■ **Short exercise 1**
In the passage on love and self-giving, name the four things that its first sentence says can convert a bitter enemy into an intimate friend.

■ **Given passage**
-- Begin --

Attention, listening, understanding and taking the other person’s point of view can convert a bitter enemy into an intimate friend, but they are not enough to generate deeper feelings of love. For that, the relationship has to go beyond mere listening and become a genuine act of sharing and self-giving. Like Darcy, Joe not only listens and understands. He also honestly acknowledges and accepts the need to change himself. More importantly, he does all this without asking, demanding or expecting anything in return. He does not seek a physical relationship. He does not expect her acceptance or appreciation. He simply gives of himself, quietly and unostentatiously. When completely genuine and done with pure goodwill, this approach unfailing wins the other person. When done out of need or calculation, it evokes a response of need or taking in the other person.

-- End --

■ **Collection entries**
-- Begin --

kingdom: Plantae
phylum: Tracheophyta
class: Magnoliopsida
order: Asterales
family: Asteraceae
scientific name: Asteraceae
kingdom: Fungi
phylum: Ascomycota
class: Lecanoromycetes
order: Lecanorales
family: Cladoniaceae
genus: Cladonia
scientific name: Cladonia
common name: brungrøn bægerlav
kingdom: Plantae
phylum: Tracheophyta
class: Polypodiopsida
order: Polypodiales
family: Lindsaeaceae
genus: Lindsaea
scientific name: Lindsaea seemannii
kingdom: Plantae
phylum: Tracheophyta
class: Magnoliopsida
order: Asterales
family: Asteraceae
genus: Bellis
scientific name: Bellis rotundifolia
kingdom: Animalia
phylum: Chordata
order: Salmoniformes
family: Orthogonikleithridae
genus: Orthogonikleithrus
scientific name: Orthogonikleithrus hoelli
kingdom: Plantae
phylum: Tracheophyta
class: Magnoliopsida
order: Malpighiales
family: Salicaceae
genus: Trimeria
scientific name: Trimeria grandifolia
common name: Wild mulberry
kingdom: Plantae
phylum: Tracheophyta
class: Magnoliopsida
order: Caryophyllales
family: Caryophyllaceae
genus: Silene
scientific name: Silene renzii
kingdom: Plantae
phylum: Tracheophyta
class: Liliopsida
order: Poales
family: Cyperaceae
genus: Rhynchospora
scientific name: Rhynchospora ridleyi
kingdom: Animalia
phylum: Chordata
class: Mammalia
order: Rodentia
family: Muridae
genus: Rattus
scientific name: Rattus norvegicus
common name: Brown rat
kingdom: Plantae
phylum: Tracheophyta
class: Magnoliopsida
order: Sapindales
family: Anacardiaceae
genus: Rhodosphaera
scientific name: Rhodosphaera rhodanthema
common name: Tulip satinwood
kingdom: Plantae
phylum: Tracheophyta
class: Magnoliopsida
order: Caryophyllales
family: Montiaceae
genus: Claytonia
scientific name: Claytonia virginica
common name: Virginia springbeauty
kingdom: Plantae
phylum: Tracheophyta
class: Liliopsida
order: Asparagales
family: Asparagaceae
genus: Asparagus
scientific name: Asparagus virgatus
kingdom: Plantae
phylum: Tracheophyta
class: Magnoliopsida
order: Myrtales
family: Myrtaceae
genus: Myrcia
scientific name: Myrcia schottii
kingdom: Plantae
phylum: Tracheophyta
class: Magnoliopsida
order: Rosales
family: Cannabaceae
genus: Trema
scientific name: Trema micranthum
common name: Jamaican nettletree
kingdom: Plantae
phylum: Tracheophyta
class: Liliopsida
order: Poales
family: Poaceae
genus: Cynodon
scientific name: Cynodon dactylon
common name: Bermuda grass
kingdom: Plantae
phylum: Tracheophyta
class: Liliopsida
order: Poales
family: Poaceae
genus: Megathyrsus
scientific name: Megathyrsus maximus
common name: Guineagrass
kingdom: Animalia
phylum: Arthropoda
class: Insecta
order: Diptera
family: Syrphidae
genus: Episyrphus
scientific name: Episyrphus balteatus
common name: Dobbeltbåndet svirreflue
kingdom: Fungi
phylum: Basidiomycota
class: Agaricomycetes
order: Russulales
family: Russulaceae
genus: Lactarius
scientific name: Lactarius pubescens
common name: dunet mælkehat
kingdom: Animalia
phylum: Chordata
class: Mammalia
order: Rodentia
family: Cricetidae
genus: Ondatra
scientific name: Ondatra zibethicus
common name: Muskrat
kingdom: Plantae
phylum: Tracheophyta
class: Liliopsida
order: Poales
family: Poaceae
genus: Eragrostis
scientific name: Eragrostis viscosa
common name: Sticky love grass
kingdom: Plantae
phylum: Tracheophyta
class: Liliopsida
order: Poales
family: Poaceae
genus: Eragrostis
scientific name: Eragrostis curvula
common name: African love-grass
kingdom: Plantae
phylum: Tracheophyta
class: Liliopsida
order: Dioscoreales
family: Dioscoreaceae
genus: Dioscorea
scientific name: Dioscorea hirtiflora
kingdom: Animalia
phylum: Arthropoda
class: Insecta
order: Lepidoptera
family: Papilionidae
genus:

-- End --

■ **Short exercise 2**
Recast the part of the listing from the line containing "family: Salicaceae" through the line containing "scientific name: Silene renzii" as a numbered list, omitting blank lines.

■ **Expected output 1**
1. Attention
2. Listening
3. Understanding
4. Taking the other person's point of view

■ **Expected output 2**
1. family: Salicaceae
2. genus: Trimeria
3. scientific name: Trimeria grandifolia
4. common name: Wild mulberry
5. kingdom: Plantae
6. phylum: Tracheophyta
7. class: Magnoliopsida
8. order: Caryophyllales
9. family: Caryophyllaceae
10. genus: Silene
11. scientific name: Silene renzii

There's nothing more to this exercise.